Là, il faut le dire, malgré le tort qu'Herculanum fait à Pompéi, l'impression est vive, profonde, durable ; cette rue des Tombeaux est un magnifique péristyle pour entrer dans une ville morte ; puis, tous ces monuments funèbres placés aux deux côtés de la route consulaire au bout de laquelle s'ouvre béante la porte de Pompéi, ne dépassant pas la couche de sable qui les recouvrait, se sont conservés intacts comme au jour où ils sont sortis des mains de l'artiste : seulement le temps a déposé sur eux en passant cette belle teinte sombre, ce vernis des siècles, qui est la suprême beauté de toute architecture.
Joignez à cela la solitude, cette portique gardienne des sépulcres et des ruines.
Que serait-ce donc, je le répète, si l'on n'avait point passé par Herculanum ! Qu'on se figure, sous un soleil ardent, ou, si l'on aime mieux, sous un pâle rayon de la lune, une rue large de vingt pas, longue de cinq cents, toute sillonnée encore par les roues des chars antiques, toute garnie de trottoirs pareils aux nôtres, toute bordée, à droite et à gauche, par des monuments funéraires, au-dessus desquels se balancent quelques maigres et tristes arbustes poussés à grand-peine dans cette cendre : offrant à son extrémité, comme une grande arche à travers laquelle on ne voit que le ciel, cette porte, par laquelle on allait de la ville des morts à la ville des vivants ; qu'on entoure tout cela de silence, de solitude, de recueillement, et l'on aura une idée, bien incomplète encore, de l'aspect merveilleux que présente le faubourg de Pompéi appelé par les anciens le bourg d'Augustus Félix, et par les modernes la rue des Tombeaux.

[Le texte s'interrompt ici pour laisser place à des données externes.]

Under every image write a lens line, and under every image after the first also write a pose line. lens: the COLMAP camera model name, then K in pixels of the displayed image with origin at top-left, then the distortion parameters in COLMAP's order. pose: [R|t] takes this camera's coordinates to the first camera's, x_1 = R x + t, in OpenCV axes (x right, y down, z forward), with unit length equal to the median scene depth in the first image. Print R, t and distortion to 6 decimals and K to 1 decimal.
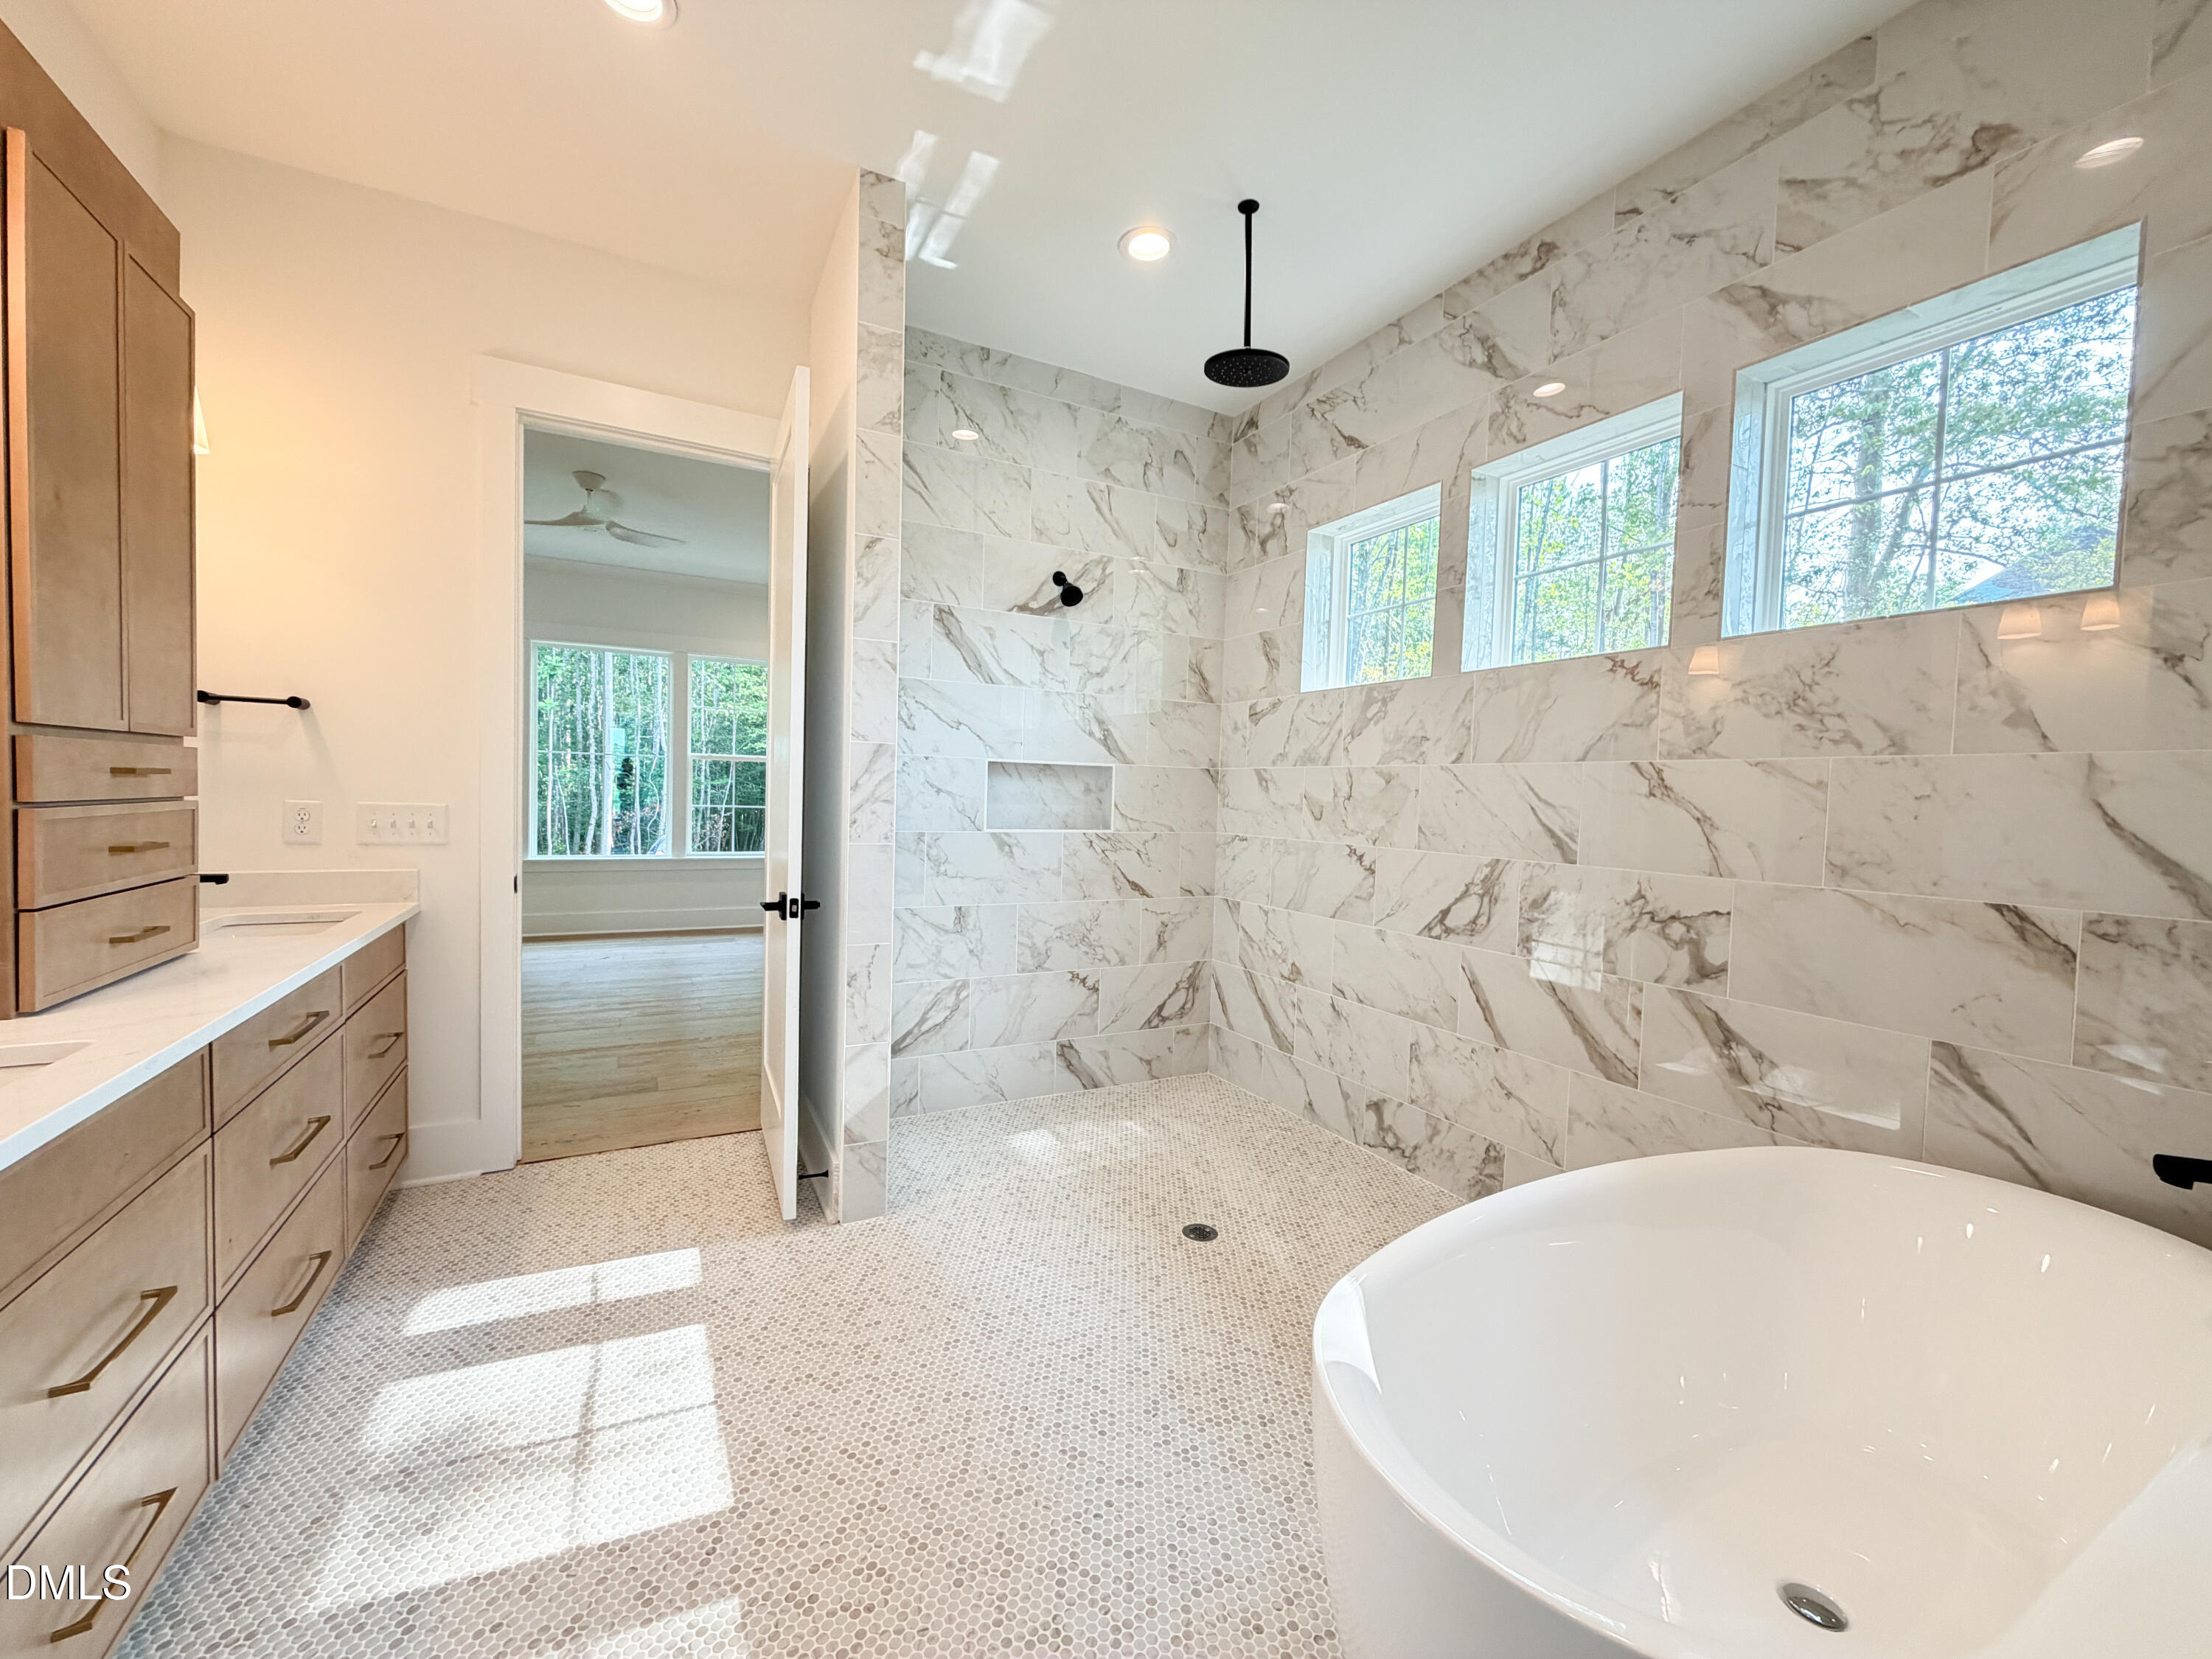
lens RADIAL K [[882.1, 0, 1102.6], [0, 882.1, 825.3], [0, 0, 1]] dist [-0.000716, 0.000173]
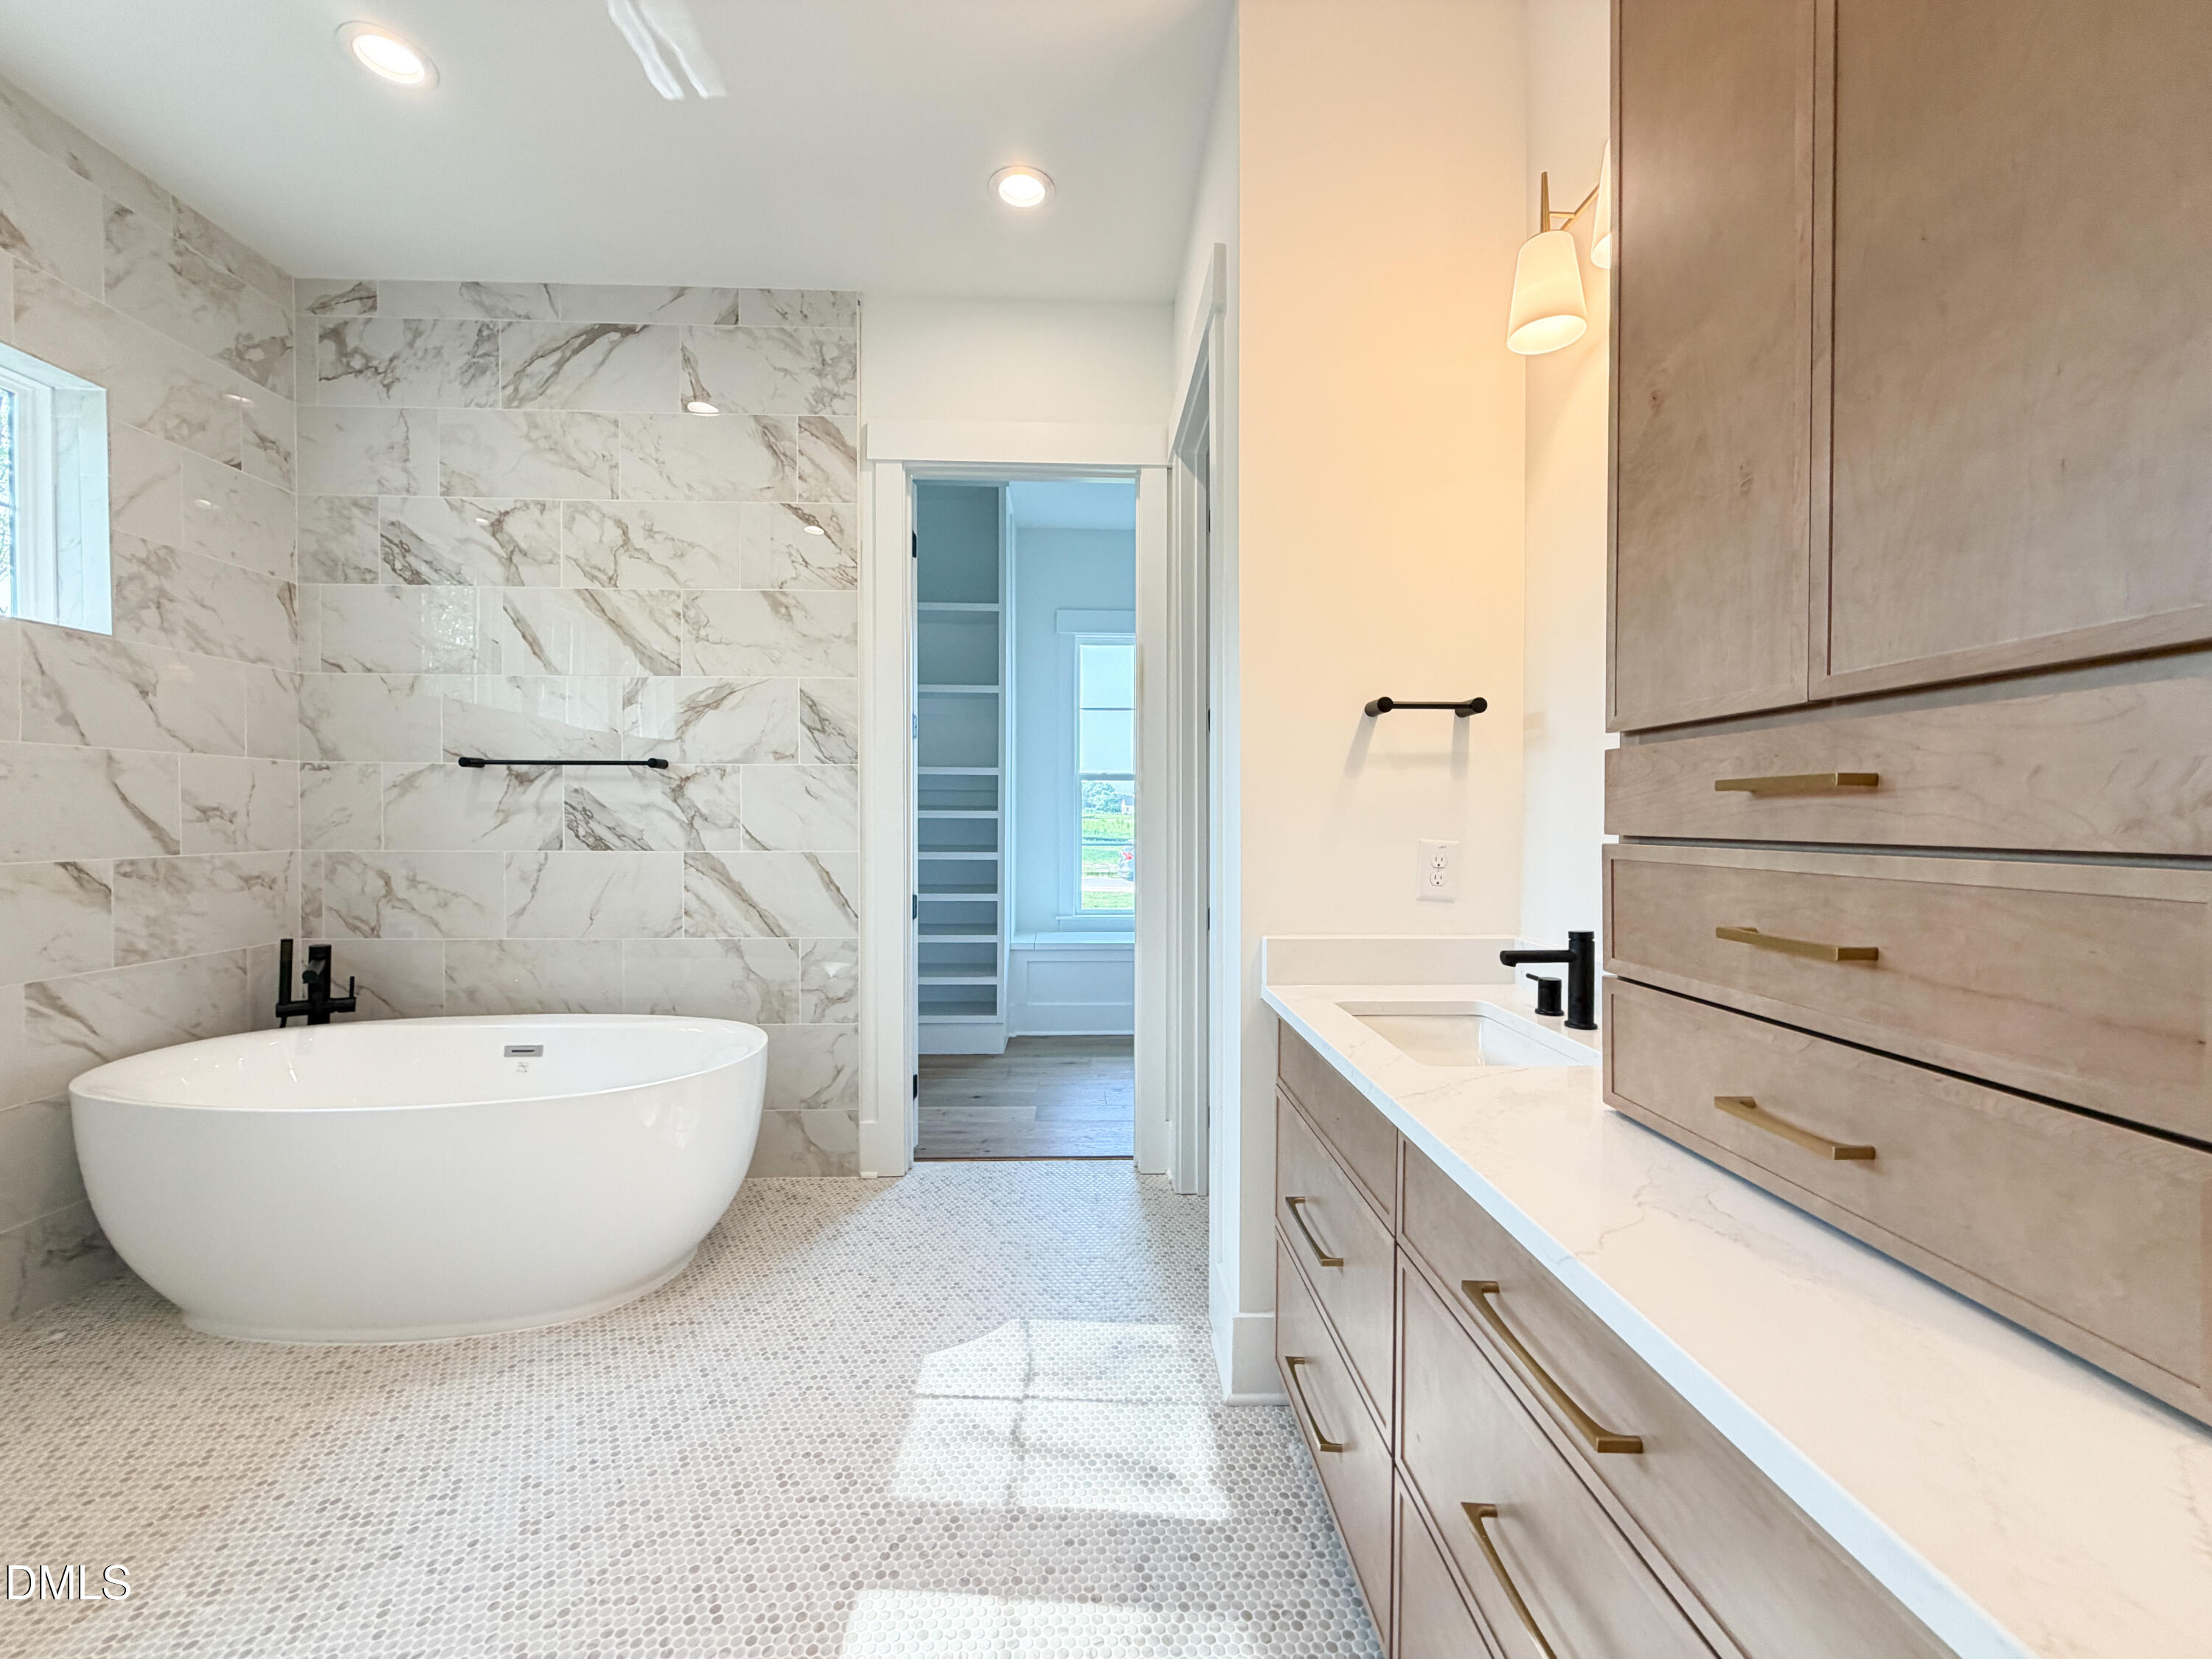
lens RADIAL K [[882.1, 0, 1102.3], [0, 882.1, 837.1], [0, 0, 1]] dist [-0.000716, 0.000173]
pose [[-0.899886, -0.042498, 0.434050, -0.998987], [-0.013686, 0.997503, 0.069290, -0.062684], [-0.435910, 0.056413, -0.898220, 1.650468]]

Nous nous arrêtâmes, ne songeant plus à ce soleil de trente degrés qui tombait d'aplomb sur nos têtes, moi pour prendre le nom de tous ces monuments, Jadin, pour faire un croquis de cette vue. On eût dit que nous avions peur de voir disparaître tout ce panorama d'un autre âge, et que nous voulions le fixer sur le papier avant qu'il s'envolât comme un songe ou qu'il s'évanouit comme une vision.
Au commencement de la rue s'ouvre la première maison déterrée. Par un hasard étrange, c'est une des plus complètes ; cette maison était celle de l'affranchi Arrius Diomède.
Que notre lecteur se tranquillise, nous ne comptons pas l'emmener dans une visite domiciliaire. Nous visiterons trois ou quatre des maisons les plus importantes, nous entrerons dans une ou deux boutiques, nous passerons devant un temple, nous traverserons le Forum, nous ferons le tour d'un théâtre, nous lirons quelques inscriptions, et ce sera tout.